Mutation is the law of nature and in keeping with this law of change, the seasons in West Bengal come and go in a cyclic order. In West Bengal we are supposed to have six seasons — summer, monsoon, early autumn, late autumn, or ‘fall’, winter and spring — having more or less two months for each season. Though this is the traditional break-up of six seasons, only four seasons appear prominently and they are — summer, monsoon, autumn, and winter.
Summer, which is the hottest season of the year, comes first and extends from early April up to the middle of June. In this season the sun shines very hotly and we sweat and pant — suffering from unbearable heat. Violent storms are known as ‘Kal-Baishakhi’ or nor’westers occasionally break out in the afternoon and bring a mixed feeling of temporary relief and misery to the people. People are generally fatigued and, if not urgently required, keep indoors at noon. At night, if there is no electricity, they cannot sleep comfortably; rather they sweat and go on rolling on the beds, However, late afternoons and evenings are comparatively pleasant under the breezy sky. There is a great demand for cold-drinks, lassi or icecreams from men and women of all ages. Nature itself looks lifeless. Trees wither. Rivers and ponds dry up. People suffer from acute scarcity of water and drought in some places. They are often attacked with water-borne diseases such as cholera, typhoid, dysentery, etc. A part of North Bengal including Darjeeling is, of course, very pleasant affording a very comfortable climate.
However, we have varieties of fruits and flowers in this season.
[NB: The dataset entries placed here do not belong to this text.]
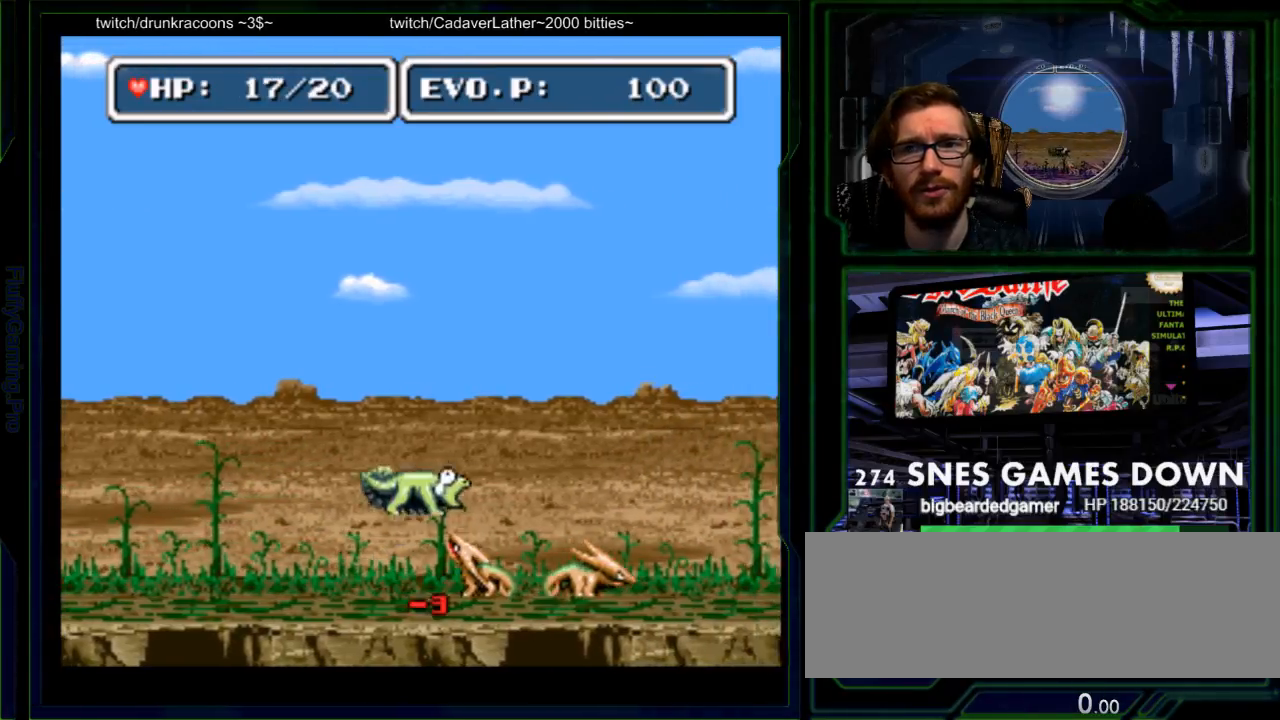
{"buttons": []}
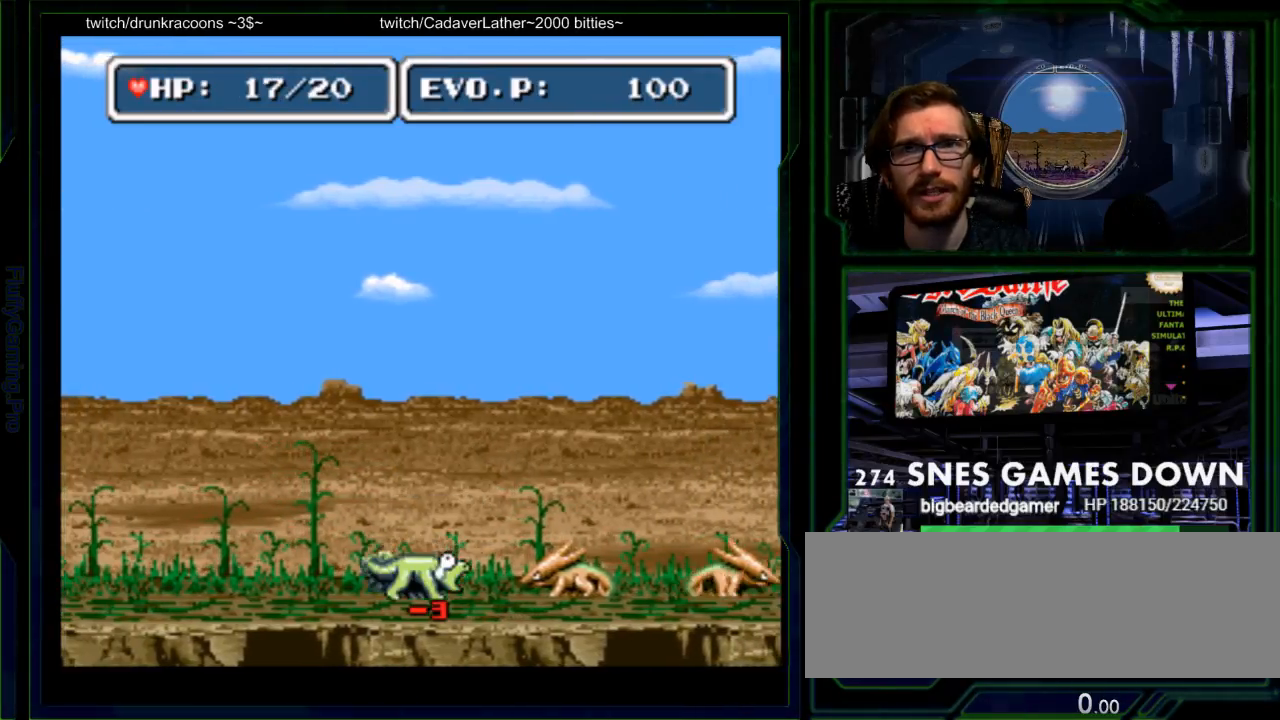
{"buttons": ["DPAD_RIGHT"], "events": [[50, "DPAD_RIGHT", "down"], [300, "Y", "down"], [367, "Y", "up"]]}
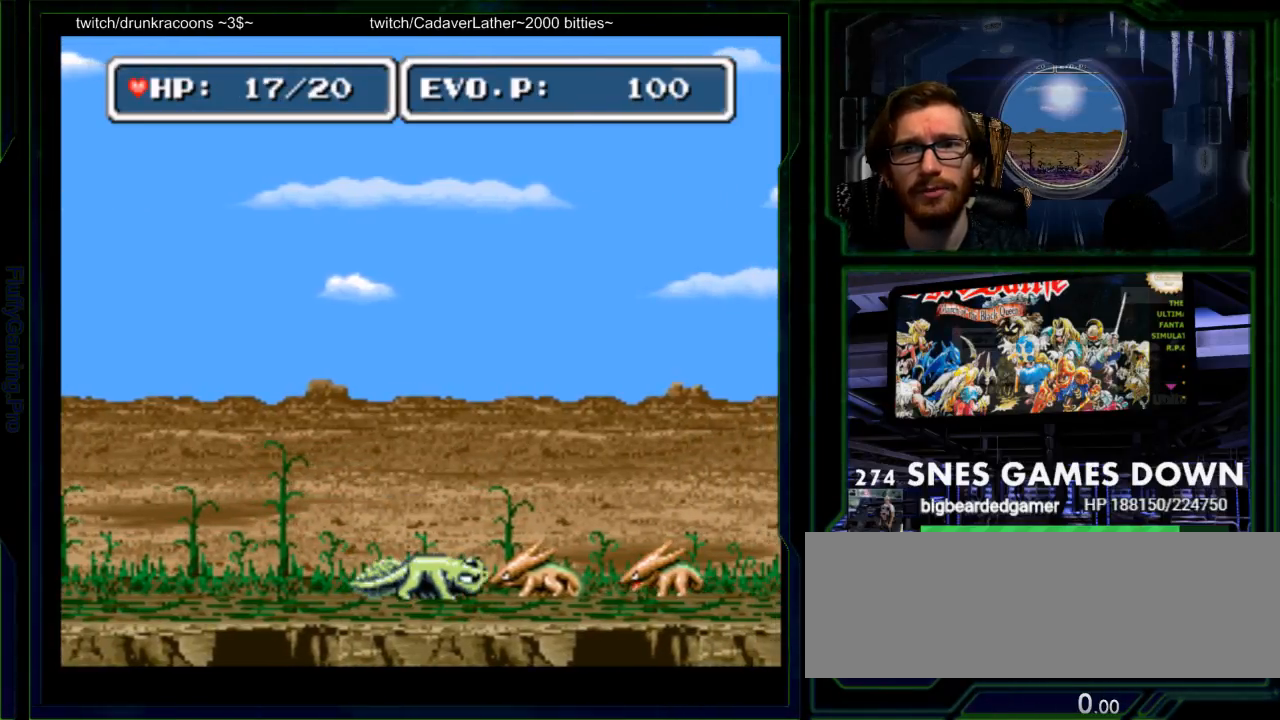
{"buttons": []}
Mangoes, leechees, blackberries and jack-fruits are, of course, noteworthy fruits of this season.
In summer there are vacations in schools and colleges, and there is a great rush for the tourist-spots like Digha, Bakkhali, Mandarmani, Mukutmanipur, Darjeeling, Mirik, Kalimpong, etc.
Finally, we must mention some festivals in summer. It begins with the Bengali New Year’s Day or the Paila Baisakh’ and the ‘Hal khata’ opens its chapter. The ‘panchise-Baisakh is also famous for the birthday celebration of Rabindranath Tagore, our great poet, and it is observed not only in West Bengal but all over the world.